Alarmanlage: Was ist beim Kauf zu beachten?

Wer überlegt, sein Eigenheim entsprechend zu sichern, erfährt in einem Alarmanlage Test, was er dazu benötigt und welche Aspekte beim Kauf zu berücksichtigen sind. Gerade bei den Geräten gibt es unterschiedliche Modelle, die unterschiedliche Zwecke erfüllen. Deshalb macht es Sinn, sich eine Anschaffung im Vorfeld genau zu überlegen.

 

Welche Alarmanlagen gibt es?

Bei einem Alarmanlage Test stellt sich bald heraus, dass es unterschiedliche Funktionsweisen gibt. Eine Funk-Alarmanlage etwa funktioniert ohne spezielle Verkabelung und kann sehr gut innen und außen verwendet werden. Es gibt sie als geschlossenes oder offenes System, das vom Computer aus gesteuert werden kann. Sogenannte Öffnungsmelder funktionieren mittels eines Magnetkontaktes, der an Fenster und Türen angebracht werden kann. Erfolgt eine Unterbrechung des Kontakts durch eine Öffnung, wird der Alarm ausgelöst. Allerdings ist hier kein umfassender Schutz für das komplette Eigenheim gegeben, sondern nur ein punktueller. Im Alarmanlage Test finden sich auch GSM-Alarmanlagen, die über ein Funksignal arbeiten.

Erfolgt ein unbefugter Zutritt, wird die Benachrichtigung von Einsatzzentralen oder Sicherheitsdiensten über das Handy-Netz ausgelöst.

 

Weitere Aspekte, die beim Alarmanlage Test wichtig sind

Für den Kauf einer Alarmanlage gilt es auf den Verwendungszweck zu achten. Wer seine Innenräume absichern möchte, setzt am besten auf eine Hausalarmanlage mit der Kennung IP20. Für ein Gerät zum Außenschutz, muss auch entsprechender Spritzwasserschutz vorhanden sein. Das findet sich in der Kennung IP54 wieder. Auch bei der Installation gibt es mehrere Varianten, wie etwa eine drahtgebundene.

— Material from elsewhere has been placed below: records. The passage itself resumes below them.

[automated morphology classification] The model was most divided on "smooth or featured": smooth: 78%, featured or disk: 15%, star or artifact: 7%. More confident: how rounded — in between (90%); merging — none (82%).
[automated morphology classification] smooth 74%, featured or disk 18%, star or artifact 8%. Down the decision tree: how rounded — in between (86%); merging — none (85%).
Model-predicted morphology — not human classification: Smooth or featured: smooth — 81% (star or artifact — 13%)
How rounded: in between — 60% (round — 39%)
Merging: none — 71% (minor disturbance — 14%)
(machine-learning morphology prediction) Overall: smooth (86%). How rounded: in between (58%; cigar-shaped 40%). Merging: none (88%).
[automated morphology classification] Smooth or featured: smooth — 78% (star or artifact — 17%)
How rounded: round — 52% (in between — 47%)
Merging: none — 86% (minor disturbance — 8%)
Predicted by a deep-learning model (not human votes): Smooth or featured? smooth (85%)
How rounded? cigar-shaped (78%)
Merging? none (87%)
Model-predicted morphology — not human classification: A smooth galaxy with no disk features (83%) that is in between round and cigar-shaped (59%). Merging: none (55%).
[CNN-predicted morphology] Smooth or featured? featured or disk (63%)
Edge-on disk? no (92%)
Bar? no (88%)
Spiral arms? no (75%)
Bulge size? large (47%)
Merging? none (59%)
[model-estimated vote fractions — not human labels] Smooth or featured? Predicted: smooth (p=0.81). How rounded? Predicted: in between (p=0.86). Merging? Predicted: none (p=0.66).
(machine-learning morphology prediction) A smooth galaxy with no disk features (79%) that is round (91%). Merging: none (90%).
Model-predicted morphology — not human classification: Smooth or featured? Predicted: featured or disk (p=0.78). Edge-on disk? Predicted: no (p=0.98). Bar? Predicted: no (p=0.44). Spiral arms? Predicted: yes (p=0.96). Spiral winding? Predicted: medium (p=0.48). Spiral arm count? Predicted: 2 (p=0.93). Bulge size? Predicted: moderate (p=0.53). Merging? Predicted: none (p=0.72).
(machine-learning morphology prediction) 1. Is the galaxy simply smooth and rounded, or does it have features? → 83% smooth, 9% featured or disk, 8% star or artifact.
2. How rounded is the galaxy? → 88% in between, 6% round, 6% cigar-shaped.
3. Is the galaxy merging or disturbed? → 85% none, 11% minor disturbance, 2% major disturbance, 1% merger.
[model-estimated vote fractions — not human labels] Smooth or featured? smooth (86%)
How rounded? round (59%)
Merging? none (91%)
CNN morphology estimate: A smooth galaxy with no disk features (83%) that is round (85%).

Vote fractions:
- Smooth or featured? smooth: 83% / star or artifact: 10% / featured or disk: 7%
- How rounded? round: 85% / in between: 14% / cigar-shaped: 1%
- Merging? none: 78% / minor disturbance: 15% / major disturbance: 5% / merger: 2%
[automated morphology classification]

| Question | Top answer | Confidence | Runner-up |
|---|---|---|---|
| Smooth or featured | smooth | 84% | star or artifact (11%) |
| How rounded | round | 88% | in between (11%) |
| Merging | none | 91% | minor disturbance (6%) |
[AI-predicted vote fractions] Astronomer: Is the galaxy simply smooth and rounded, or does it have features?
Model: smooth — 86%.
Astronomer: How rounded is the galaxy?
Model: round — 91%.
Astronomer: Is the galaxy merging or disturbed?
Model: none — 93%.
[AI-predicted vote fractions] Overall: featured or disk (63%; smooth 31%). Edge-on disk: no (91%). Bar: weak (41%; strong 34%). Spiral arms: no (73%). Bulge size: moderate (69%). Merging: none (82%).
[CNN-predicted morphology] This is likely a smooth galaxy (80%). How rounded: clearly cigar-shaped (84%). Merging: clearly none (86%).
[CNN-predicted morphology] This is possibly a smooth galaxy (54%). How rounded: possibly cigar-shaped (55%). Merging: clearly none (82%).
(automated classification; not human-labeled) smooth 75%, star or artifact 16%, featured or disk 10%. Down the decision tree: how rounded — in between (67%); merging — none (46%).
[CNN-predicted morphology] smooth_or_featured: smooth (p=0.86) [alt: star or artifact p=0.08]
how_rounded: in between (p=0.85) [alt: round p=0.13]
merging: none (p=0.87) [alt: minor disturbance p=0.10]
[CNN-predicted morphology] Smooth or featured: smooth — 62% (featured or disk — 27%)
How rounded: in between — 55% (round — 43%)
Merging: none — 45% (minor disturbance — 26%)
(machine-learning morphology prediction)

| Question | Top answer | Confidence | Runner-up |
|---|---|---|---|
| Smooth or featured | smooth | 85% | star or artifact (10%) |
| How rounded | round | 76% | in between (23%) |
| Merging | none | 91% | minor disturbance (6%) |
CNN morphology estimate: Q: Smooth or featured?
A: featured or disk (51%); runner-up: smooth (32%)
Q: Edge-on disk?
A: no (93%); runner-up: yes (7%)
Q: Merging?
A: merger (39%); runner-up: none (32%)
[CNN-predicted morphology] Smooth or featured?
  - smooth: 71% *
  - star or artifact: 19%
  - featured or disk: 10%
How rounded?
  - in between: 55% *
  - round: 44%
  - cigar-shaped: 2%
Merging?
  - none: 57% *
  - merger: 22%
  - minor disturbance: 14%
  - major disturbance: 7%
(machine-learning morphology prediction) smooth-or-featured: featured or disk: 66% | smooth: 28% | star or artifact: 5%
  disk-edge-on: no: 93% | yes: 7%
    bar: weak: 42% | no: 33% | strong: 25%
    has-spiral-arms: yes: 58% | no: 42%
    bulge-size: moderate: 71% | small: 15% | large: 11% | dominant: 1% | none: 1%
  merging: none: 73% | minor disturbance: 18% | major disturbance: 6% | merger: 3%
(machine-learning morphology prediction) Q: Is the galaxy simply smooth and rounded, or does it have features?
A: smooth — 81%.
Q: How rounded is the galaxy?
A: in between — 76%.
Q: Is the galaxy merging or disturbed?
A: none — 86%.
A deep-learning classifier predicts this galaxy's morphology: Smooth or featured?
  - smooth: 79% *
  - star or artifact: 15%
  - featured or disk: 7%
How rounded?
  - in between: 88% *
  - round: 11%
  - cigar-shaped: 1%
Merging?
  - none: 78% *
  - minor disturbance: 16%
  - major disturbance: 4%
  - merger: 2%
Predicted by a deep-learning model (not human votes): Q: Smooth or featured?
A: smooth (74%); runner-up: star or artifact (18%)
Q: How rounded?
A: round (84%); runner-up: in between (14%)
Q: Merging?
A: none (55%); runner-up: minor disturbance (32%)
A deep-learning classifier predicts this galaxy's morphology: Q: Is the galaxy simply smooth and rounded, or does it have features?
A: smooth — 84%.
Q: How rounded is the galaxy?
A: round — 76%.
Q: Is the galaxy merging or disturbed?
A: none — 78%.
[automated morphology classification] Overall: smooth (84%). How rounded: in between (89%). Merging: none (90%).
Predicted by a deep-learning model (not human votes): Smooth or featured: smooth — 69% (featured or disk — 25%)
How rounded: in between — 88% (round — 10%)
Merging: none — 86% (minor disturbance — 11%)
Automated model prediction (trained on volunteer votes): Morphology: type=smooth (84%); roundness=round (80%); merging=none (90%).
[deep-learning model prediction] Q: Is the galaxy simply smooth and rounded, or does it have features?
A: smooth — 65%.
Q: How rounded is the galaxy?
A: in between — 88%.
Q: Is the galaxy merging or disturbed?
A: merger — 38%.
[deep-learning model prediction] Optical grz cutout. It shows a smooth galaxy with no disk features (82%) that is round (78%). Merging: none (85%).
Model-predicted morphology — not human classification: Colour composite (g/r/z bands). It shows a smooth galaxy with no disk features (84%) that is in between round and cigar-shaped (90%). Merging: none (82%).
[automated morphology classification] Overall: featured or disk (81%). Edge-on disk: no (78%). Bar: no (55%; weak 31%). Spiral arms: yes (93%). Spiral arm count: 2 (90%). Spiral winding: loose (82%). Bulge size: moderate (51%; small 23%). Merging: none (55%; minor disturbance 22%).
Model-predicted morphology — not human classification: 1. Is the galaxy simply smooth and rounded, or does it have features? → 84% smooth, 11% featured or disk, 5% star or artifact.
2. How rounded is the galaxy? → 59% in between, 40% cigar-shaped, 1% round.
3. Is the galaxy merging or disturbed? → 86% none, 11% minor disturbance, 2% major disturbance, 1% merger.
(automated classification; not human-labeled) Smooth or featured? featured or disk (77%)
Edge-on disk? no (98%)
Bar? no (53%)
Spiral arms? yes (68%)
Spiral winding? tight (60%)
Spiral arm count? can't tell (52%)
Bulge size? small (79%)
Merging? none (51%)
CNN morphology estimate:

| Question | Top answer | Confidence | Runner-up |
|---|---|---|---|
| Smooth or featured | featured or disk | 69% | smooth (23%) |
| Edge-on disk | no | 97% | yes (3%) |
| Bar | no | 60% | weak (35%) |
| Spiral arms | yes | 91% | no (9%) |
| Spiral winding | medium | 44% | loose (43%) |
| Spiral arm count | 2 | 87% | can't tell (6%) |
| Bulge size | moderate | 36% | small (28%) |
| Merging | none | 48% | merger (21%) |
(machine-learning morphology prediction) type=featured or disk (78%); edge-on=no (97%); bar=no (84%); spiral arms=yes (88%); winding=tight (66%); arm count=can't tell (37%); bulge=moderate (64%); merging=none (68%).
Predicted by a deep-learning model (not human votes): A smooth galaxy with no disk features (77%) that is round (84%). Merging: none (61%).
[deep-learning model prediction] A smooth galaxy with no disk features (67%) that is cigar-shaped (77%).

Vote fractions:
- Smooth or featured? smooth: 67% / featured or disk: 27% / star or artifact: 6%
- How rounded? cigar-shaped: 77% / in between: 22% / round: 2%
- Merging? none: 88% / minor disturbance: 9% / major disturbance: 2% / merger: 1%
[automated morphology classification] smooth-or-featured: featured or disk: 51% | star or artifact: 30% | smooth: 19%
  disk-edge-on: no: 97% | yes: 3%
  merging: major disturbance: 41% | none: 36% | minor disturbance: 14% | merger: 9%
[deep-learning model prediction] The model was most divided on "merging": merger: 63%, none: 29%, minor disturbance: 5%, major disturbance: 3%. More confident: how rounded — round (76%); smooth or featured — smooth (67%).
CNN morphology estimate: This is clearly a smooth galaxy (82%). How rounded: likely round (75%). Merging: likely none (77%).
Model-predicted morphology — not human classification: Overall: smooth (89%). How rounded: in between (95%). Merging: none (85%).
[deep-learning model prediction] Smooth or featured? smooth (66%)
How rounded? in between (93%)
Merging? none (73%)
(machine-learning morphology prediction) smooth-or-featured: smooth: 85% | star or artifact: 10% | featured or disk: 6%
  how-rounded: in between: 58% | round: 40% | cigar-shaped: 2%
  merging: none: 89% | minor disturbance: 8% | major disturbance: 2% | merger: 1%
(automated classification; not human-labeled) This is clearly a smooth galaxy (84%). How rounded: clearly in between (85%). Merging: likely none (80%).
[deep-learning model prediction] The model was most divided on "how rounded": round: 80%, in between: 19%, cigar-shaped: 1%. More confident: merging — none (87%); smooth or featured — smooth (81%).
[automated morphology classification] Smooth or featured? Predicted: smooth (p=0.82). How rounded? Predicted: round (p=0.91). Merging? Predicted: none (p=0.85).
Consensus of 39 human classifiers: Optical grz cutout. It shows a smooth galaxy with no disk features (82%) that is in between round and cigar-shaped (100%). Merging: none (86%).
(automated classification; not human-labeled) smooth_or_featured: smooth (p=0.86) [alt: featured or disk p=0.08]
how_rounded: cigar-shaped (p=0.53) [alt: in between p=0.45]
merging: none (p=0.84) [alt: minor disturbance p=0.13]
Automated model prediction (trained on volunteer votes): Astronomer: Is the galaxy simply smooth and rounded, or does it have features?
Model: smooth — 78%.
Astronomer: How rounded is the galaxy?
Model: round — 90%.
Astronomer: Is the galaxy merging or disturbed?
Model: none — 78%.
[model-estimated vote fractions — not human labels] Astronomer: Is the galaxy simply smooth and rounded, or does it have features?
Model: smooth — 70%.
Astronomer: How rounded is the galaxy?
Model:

Diese erfordert eine sehr aufwändige Installation, da die Kabel unter der Mauer verlegt werden müssen. Funk- oder GSM-gebundene Anlagen hingegen funktionieren drahtlos und können sehr gut nachträglich in ein Gebäude eingebaut werden.

Der Frequenzbereich muss sorgfältig gewählt werden

Der Alarmanlage Test gibt auch Aufschluss, welche Frequenzen für Alarmanlagen gut geeignet sind. Während die Frequenz 433 mHz eher anfällig für Störungen ist, da viele Hausgeräte und vor allem die Smart Home-Technologie darauf basiert, sind Anlagen, die mittels DECT-Standard funktionieren, sehr gut geeignet und störungsfrei. Hier wird der Frequenzbereich zwischen 1880 und 1900 mHz verwendet. Interessenten für eine Alarmanlage sollten auch auf die Funkreichweite achten. Diese bezeichnet grundsätzlich die maximale Entfernung zwischen zwei Funkkomponenten. Ist die Distanz zwischen zentraler Anlage und zum Beispiel dem Bewegungsmelder zu groß, wird die komplette Anlage störanfällig.

 

Der Einsatzbereich spielt wichtige Entscheidungsrolle

Beim Alarmanlage Test finden sich Modelle, die für die Anwendung innen oder außen gedacht sind. Die Zentrale für beide Varianten liegt im Innenbereich. Etwaige Sirenen oder LED-Leuchten können dagegen auch draußen angebracht sein. Damit ist klar, dass es hier auf das Material der Komponenten ankommt. Wer sein komplettes Eigenheim gegen unbefugten Zutritt absichern möchte, ist im übrigen mit einer Funk Alarmanlage gut beraten. Diese kann sehr gut nachträglich eingebaut werden, da keine Leitungen innerhalb der Mauern verlegt werden müssen. Ein entsprechendes Starterpaket, das Zentrale, Bewegungsmelder sowie einige Tür- und Fenstersensoren und ein Bedienelement enthält, ist meist bereits günstig im Handel erhältlich.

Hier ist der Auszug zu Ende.